Wszędzie słychać "czytaj dzieciom", akcji jest wiele, wskazań do czytania również. Ja od zawsze byłam zagorzałą czytelniczką, mój tornister wypełniały książki z biblioteki miejskiej, które wymieniałam w drodze powrotnej, także dla mnie akcji takich być nie musi, dla mnie czytanie to podstawa a mały czytelnik to powód do dumy.
Jako że jeden z moich synów ma już 3 lata postanowiłam poczynić następny krok w drodze szerzenia czytelnictwa w domu i pokazać, że książki to nie tylko prywatna biblioteczka mamy, własna biblioteczka dziecięca stworzona przez te trzy lata ale i biblioteka. Udaliśmy się zatem we troje do rzeczonej biblioteki wymienić książki, które właśnie skończyłam czytać.
Starszy syn od razu zabłądził miedzy regałami, pokazując książki paluszkiem i zachwycając się jak ich dużo. Młodszy zawisł oczami na jednym regale i zaczął na niego także paluszkiem pokazywać krzycząc "da da da" (daj). Wyjęłam zatem młodszego obywatela z wózka i udaliśmy się na poszukiwanie nowych lektur dla mamy.

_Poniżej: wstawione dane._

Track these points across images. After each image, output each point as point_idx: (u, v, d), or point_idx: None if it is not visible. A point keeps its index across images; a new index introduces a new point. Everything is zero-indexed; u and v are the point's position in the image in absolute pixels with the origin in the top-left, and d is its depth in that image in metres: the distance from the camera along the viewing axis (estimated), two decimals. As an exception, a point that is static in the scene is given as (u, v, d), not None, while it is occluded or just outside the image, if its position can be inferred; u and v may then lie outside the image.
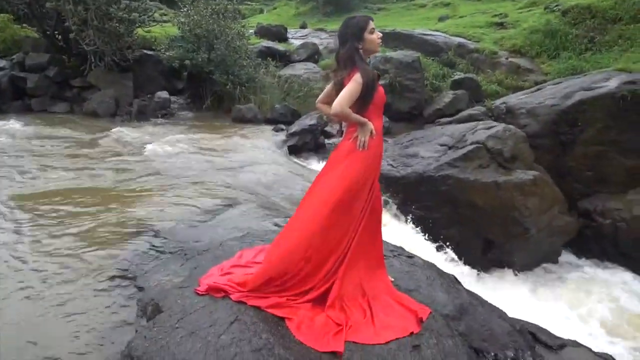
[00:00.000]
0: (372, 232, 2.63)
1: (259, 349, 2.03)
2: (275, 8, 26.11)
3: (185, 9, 10.41)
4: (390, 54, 10.39)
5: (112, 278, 2.76)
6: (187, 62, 10.09)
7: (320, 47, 13.21)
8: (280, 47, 12.98)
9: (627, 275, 5.84)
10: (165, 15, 13.79)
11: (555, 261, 6.22)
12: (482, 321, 3.06)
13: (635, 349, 4.55)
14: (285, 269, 2.40)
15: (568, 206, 6.54)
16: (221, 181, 5.10)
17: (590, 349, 3.33)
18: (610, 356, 3.26)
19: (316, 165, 7.17)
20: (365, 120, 2.43)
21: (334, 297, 2.42)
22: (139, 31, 10.46)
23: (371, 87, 2.39)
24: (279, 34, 14.55)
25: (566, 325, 4.64)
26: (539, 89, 8.01)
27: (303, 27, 17.40)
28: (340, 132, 7.00)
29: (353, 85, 2.34)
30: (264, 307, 2.32)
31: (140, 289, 2.65)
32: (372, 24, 2.46)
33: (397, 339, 2.31)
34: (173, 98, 10.28)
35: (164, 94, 9.88)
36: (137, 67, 10.22)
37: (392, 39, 12.22)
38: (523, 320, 3.46)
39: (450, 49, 11.52)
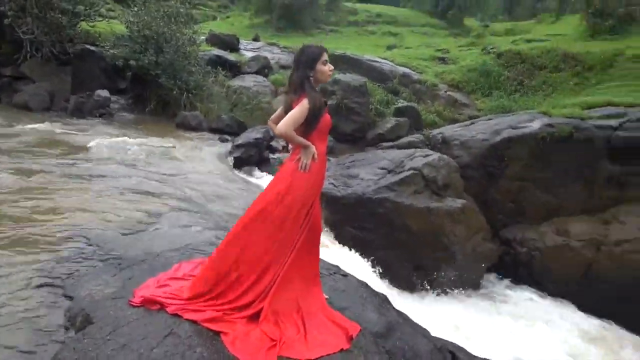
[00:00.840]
0: (310, 250, 2.73)
1: (192, 363, 2.05)
2: (228, 17, 25.99)
3: (135, 9, 10.13)
4: (339, 76, 10.74)
5: (39, 287, 2.64)
6: (132, 62, 9.80)
7: (272, 62, 13.34)
8: (232, 57, 12.96)
9: (536, 296, 6.42)
10: (112, 11, 13.30)
11: (477, 284, 6.67)
12: (407, 340, 3.25)
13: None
14: (215, 278, 2.47)
15: (492, 234, 7.08)
16: (161, 189, 4.99)
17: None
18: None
19: (259, 179, 7.22)
20: (308, 143, 2.54)
21: (267, 312, 2.49)
22: (83, 25, 10.03)
23: (317, 113, 2.53)
24: (231, 44, 14.52)
25: (484, 343, 5.00)
26: (472, 123, 8.62)
27: (256, 39, 17.47)
28: (286, 148, 7.29)
29: (299, 109, 2.47)
30: (199, 321, 2.34)
31: (69, 298, 2.55)
32: (325, 56, 2.61)
33: (328, 354, 2.42)
34: (114, 97, 9.90)
35: (104, 93, 9.50)
36: (77, 62, 9.77)
37: (342, 62, 12.64)
38: (444, 339, 3.70)
39: (395, 78, 12.11)
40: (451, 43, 17.35)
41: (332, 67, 2.64)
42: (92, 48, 10.12)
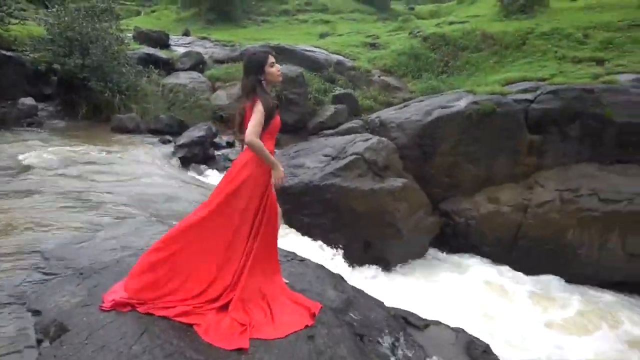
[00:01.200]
0: (269, 242, 2.92)
1: (171, 354, 2.20)
2: (153, 11, 24.95)
3: (54, 9, 9.58)
4: (276, 68, 10.83)
5: (1, 305, 2.63)
6: (56, 66, 9.30)
7: (206, 56, 13.12)
8: (163, 54, 12.60)
9: (474, 260, 7.06)
10: (24, 10, 12.41)
11: (422, 255, 7.20)
12: (364, 311, 3.57)
13: (486, 316, 5.57)
14: (174, 274, 2.60)
15: (432, 208, 7.63)
16: (108, 196, 4.94)
17: (447, 325, 4.06)
18: (462, 329, 4.03)
19: (207, 177, 7.24)
20: (276, 162, 2.72)
21: (236, 301, 2.68)
22: (-5, 29, 9.34)
23: (270, 114, 2.71)
24: (160, 41, 14.07)
25: (432, 307, 5.49)
26: (405, 106, 9.12)
27: (186, 34, 17.01)
28: (230, 144, 7.41)
29: (257, 114, 2.64)
30: (171, 316, 2.48)
31: (37, 312, 2.58)
32: (271, 59, 2.80)
33: (294, 332, 2.66)
34: (40, 105, 9.36)
35: (29, 100, 8.96)
36: (-7, 69, 9.11)
37: (277, 53, 12.49)
38: (396, 308, 4.08)
39: (330, 66, 12.40)
40: (380, 28, 17.89)
41: (279, 67, 2.83)
42: (9, 53, 9.46)
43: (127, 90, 9.64)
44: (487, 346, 3.93)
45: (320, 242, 6.20)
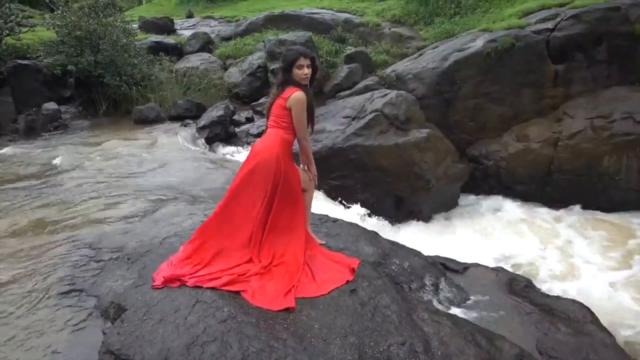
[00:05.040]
0: (292, 213, 3.02)
1: (224, 319, 2.34)
2: (154, -2, 24.72)
3: (59, 11, 9.67)
4: (283, 36, 10.68)
5: (63, 294, 2.83)
6: (71, 67, 9.47)
7: (212, 36, 13.05)
8: (171, 40, 12.60)
9: (508, 201, 6.99)
10: (31, 17, 12.58)
11: (456, 203, 7.17)
12: (402, 262, 3.65)
13: (526, 254, 5.58)
14: (209, 237, 2.89)
15: (459, 155, 7.52)
16: (143, 184, 5.12)
17: (487, 266, 4.10)
18: (502, 268, 4.07)
19: (233, 154, 7.35)
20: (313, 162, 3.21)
21: (275, 265, 2.83)
22: (8, 40, 9.54)
23: (309, 108, 2.99)
24: (166, 27, 14.06)
25: (471, 251, 5.52)
26: (420, 55, 8.88)
27: (190, 16, 16.89)
28: (250, 120, 7.46)
29: (299, 114, 2.93)
30: (219, 286, 2.62)
31: (94, 297, 2.77)
32: (301, 60, 2.92)
33: (337, 287, 2.76)
34: (63, 108, 9.63)
35: (51, 105, 9.22)
36: (13, 79, 9.37)
37: (282, 21, 12.50)
38: (434, 256, 4.14)
39: (338, 25, 12.10)
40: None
41: (306, 72, 2.93)
42: (25, 62, 9.68)
43: (142, 80, 9.75)
44: (529, 281, 3.96)
45: (351, 203, 6.26)
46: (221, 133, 8.03)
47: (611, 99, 6.98)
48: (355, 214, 5.96)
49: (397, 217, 6.52)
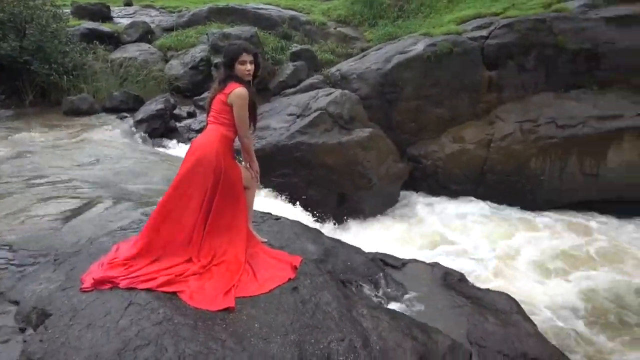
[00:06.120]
0: (233, 211, 2.96)
1: (159, 322, 2.25)
2: (89, -18, 23.21)
3: (-23, -10, 8.82)
4: (228, 29, 10.46)
5: (-23, 300, 2.59)
6: (-8, 53, 8.67)
7: (153, 26, 12.48)
8: (106, 27, 11.91)
9: (444, 199, 7.32)
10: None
11: (396, 201, 7.39)
12: (344, 259, 3.71)
13: (460, 249, 5.88)
14: (151, 237, 2.78)
15: (400, 154, 7.75)
16: (76, 180, 4.80)
17: (423, 262, 4.26)
18: (437, 263, 4.25)
19: (172, 149, 7.10)
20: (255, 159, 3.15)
21: (215, 264, 2.78)
22: None
23: (252, 105, 2.94)
24: (101, 13, 13.26)
25: (410, 247, 5.74)
26: (365, 55, 9.04)
27: (128, 4, 16.03)
28: (192, 114, 7.26)
29: (241, 111, 2.86)
30: (154, 287, 2.52)
31: (15, 303, 2.56)
32: (244, 57, 2.85)
33: (279, 286, 2.75)
34: (-18, 96, 8.79)
35: (-32, 92, 8.40)
36: None
37: (227, 14, 12.23)
38: (375, 252, 4.23)
39: (284, 22, 12.03)
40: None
41: (249, 68, 2.88)
42: (-64, 44, 8.74)
43: (74, 69, 9.13)
44: (462, 275, 4.16)
45: (295, 201, 6.26)
46: (160, 127, 7.71)
47: (538, 105, 7.51)
48: (298, 211, 5.97)
49: (340, 214, 6.61)
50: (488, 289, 4.11)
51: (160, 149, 7.11)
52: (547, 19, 7.85)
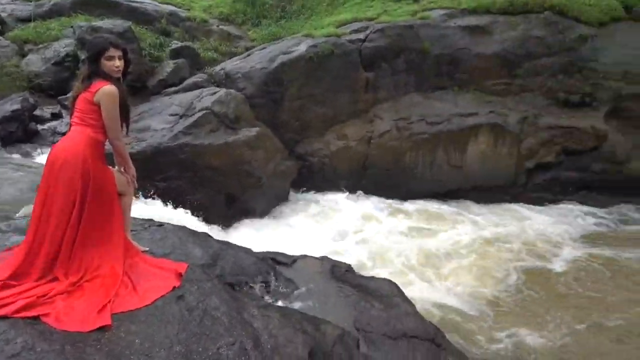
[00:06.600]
0: (107, 220, 2.73)
1: (16, 353, 1.98)
2: None
3: None
4: (98, 22, 9.55)
5: None
6: None
7: (4, 15, 10.88)
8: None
9: (331, 194, 7.63)
10: None
11: (286, 199, 7.50)
12: (233, 261, 3.66)
13: (349, 240, 6.18)
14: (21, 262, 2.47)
15: (288, 153, 7.88)
16: None
17: (312, 256, 4.39)
18: (326, 257, 4.41)
19: (33, 156, 6.29)
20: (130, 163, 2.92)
21: (87, 279, 2.54)
22: None
23: (123, 105, 2.76)
24: None
25: (301, 244, 5.86)
26: (249, 55, 8.99)
27: (-32, -13, 13.72)
28: (56, 115, 6.54)
29: (110, 112, 2.65)
30: (10, 313, 2.21)
31: None
32: (111, 52, 2.62)
33: (162, 296, 2.60)
34: None
35: None
36: None
37: (97, 7, 11.15)
38: (265, 252, 4.25)
39: (162, 17, 11.37)
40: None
41: (118, 65, 2.66)
42: None
43: None
44: (349, 266, 4.38)
45: (180, 205, 5.98)
46: (18, 131, 6.78)
47: (409, 104, 8.22)
48: (184, 216, 5.72)
49: (230, 215, 6.51)
50: (372, 277, 4.39)
51: (17, 156, 6.25)
52: (414, 26, 8.61)
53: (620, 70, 8.14)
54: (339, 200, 7.48)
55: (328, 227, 6.59)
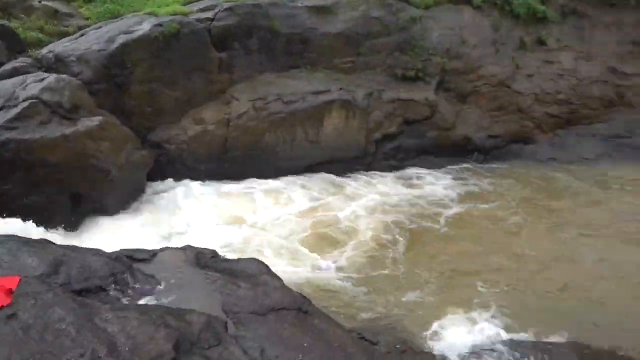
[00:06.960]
0: None
1: None
2: None
3: None
4: None
5: None
6: None
7: None
8: None
9: (195, 183, 7.36)
10: None
11: (143, 191, 7.01)
12: (80, 265, 3.33)
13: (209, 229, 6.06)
14: None
15: (140, 141, 7.31)
16: None
17: (175, 247, 4.24)
18: (189, 245, 4.29)
19: None
20: None
21: None
22: None
23: None
24: None
25: (163, 235, 5.59)
26: (82, 35, 7.99)
27: None
28: None
29: None
30: None
31: None
32: None
33: (-14, 318, 2.27)
34: None
35: None
36: None
37: None
38: (119, 250, 3.95)
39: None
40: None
41: None
42: None
43: None
44: (214, 251, 4.33)
45: (12, 211, 5.19)
46: None
47: (265, 84, 8.25)
48: (17, 223, 4.98)
49: (77, 216, 5.87)
50: (239, 259, 4.41)
51: None
52: (263, 5, 8.57)
53: (443, 48, 9.32)
54: (201, 186, 7.26)
55: (190, 215, 6.38)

Stanęliśmy przed jednym losowym regałem - nawet nie wiedziałam jaki typ literatury się na nim znajduje - i się zaczęło.... młodszy od razu sięgnął po książkę którą miał w zasięgu reki, chwycił ją i zaczął przeglądać, gdy zabrałam w obawie o jej stan po tym przeglądaniu, rzucił się ku kolejnej zwalając z półki od razu pięć sztuk, starszy ośmielony wyczynami młodszego zaczął wybierać książki jedna z drugą z kolejnej półki. W tym momencie przypomniałam sobie, że nie ustaliłam zasad postępowania w bibliotece ze starszym tak jak uczynić to powinnam zawczasu. Ustaliliśmy zatem na szybko jak ma wybieranie wyglądać i uporządkowaliśmy bałagan uczyniony przez młodszego. Starszy odłożył część literatury wyjętej przez siebie ale przy dwóch ostatnich pozycjach stwierdził: "te pożyczymy są takie piękne, te!!!" Nie mając zatem wyjścia wysłałam syna do pani bibliotekarki celem zapisania książek jako wypożyczone.

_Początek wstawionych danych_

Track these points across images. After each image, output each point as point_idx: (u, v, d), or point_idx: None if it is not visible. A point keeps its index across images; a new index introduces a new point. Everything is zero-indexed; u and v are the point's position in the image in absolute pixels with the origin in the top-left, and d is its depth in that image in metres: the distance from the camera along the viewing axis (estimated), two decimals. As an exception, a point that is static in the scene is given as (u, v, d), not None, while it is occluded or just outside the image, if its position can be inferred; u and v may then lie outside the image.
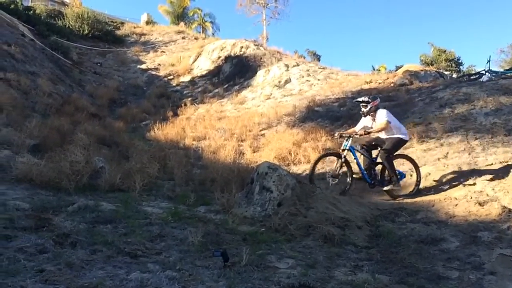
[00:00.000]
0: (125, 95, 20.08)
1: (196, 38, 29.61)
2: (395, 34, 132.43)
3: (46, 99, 13.46)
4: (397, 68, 25.39)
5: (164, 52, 26.62)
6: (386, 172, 7.57)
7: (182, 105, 17.45)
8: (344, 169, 7.46)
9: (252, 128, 12.59)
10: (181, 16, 39.83)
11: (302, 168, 9.20)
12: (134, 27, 32.34)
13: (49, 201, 5.98)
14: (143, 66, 24.19)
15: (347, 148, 7.41)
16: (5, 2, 25.09)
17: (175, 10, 39.62)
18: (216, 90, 19.41)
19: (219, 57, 22.52)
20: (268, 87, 17.64)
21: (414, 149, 9.16)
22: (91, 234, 4.80)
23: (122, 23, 32.97)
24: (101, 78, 22.12)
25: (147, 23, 35.71)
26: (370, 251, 5.05)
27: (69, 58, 22.44)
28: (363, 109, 7.50)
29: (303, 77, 17.98)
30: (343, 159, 7.32)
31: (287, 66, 19.09)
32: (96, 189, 7.06)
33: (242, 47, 22.45)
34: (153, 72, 23.32)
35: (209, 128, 13.12)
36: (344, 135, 7.72)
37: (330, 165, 8.36)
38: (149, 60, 25.14)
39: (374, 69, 31.31)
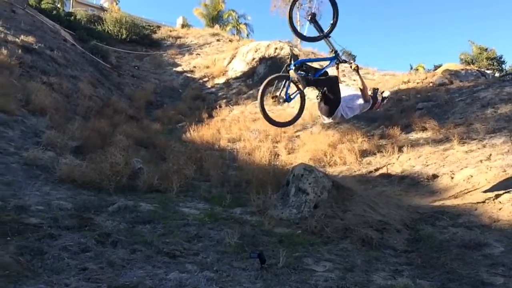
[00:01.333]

Najbliższe moje lektury wylosowane przez syna to: Jacek Piekara "Necrosis. Przebudzenie" oraz Tomasz Pacyński "Smokobójca", ciekawe czy zagustuje w fantastyce tego typu, bo strzał był naprawdę w obszar prawie nieznany.
Dzisiejsza akcja biblioteka skłoniła mnie do zastanowienia się czy aby nie czas już zapisać syna do biblioteki dziecięcej, tam na pewno będzie mógł wybrać sobie jakieś książki, które i jego zainteresują.